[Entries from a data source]

—————

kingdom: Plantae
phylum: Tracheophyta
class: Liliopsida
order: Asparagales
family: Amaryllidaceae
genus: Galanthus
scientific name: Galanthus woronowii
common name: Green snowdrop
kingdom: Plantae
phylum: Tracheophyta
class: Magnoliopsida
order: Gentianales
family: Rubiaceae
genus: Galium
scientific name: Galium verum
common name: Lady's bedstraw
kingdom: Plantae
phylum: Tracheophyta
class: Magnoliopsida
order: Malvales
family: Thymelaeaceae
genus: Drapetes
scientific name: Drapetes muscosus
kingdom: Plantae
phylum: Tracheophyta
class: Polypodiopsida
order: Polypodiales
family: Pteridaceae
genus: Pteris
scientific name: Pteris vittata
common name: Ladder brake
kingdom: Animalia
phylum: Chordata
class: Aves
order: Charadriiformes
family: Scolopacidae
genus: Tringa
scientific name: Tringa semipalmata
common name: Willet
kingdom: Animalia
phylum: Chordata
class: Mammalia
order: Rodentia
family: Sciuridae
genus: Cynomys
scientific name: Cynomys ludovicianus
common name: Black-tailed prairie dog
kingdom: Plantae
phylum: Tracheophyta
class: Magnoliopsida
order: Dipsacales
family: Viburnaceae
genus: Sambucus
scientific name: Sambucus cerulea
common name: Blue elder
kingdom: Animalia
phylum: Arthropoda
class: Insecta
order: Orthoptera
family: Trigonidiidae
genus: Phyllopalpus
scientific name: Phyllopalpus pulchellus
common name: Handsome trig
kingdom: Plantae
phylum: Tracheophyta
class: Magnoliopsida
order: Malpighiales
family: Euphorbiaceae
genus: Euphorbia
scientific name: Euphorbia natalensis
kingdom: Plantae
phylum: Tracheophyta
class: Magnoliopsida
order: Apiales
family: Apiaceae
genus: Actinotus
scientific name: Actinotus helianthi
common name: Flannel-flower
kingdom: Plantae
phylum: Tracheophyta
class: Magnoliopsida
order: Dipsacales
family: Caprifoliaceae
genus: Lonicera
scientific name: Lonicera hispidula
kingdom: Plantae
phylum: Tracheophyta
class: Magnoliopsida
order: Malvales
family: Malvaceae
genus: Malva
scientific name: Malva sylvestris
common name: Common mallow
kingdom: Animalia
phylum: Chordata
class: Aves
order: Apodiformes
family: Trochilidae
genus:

—————

**TASK DESCRIPTION:** Could you return every line of the entries above, reproduced word for word?

**SOLUTION FOR THIS EXERCISE:**
kingdom: Plantae
phylum: Tracheophyta
class: Liliopsida
order: Asparagales
family: Amaryllidaceae
genus: Galanthus
scientific name: Galanthus woronowii
common name: Green snowdrop
kingdom: Plantae
phylum: Tracheophyta
class: Magnoliopsida
order: Gentianales
family: Rubiaceae
genus: Galium
scientific name: Galium verum
common name: Lady's bedstraw
kingdom: Plantae
phylum: Tracheophyta
class: Magnoliopsida
order: Malvales
family: Thymelaeaceae
genus: Drapetes
scientific name: Drapetes muscosus
kingdom: Plantae
phylum: Tracheophyta
class: Polypodiopsida
order: Polypodiales
family: Pteridaceae
genus: Pteris
scientific name: Pteris vittata
common name: Ladder brake
kingdom: Animalia
phylum: Chordata
class: Aves
order: Charadriiformes
family: Scolopacidae
genus: Tringa
scientific name: Tringa semipalmata
common name: Willet
kingdom: Animalia
phylum: Chordata
class: Mammalia
order: Rodentia
family: Sciuridae
genus: Cynomys
scientific name: Cynomys ludovicianus
common name: Black-tailed prairie dog
kingdom: Plantae
phylum: Tracheophyta
class: Magnoliopsida
order: Dipsacales
family: Viburnaceae
genus: Sambucus
scientific name: Sambucus cerulea
common name: Blue elder
kingdom: Animalia
phylum: Arthropoda
class: Insecta
order: Orthoptera
family: Trigonidiidae
genus: Phyllopalpus
scientific name: Phyllopalpus pulchellus
common name: Handsome trig
kingdom: Plantae
phylum: Tracheophyta
class: Magnoliopsida
order: Malpighiales
family: Euphorbiaceae
genus: Euphorbia
scientific name: Euphorbia natalensis
kingdom: Plantae
phylum: Tracheophyta
class: Magnoliopsida
order: Apiales
family: Apiaceae
genus: Actinotus
scientific name: Actinotus helianthi
common name: Flannel-flower
kingdom: Plantae
phylum: Tracheophyta
class: Magnoliopsida
order: Dipsacales
family: Caprifoliaceae
genus: Lonicera
scientific name: Lonicera hispidula
kingdom: Plantae
phylum: Tracheophyta
class: Magnoliopsida
order: Malvales
family: Malvaceae
genus: Malva
scientific name: Malva sylvestris
common name: Common mallow
kingdom: Animalia
phylum: Chordata
class: Aves
order: Apodiformes
family: Trochilidae
genus:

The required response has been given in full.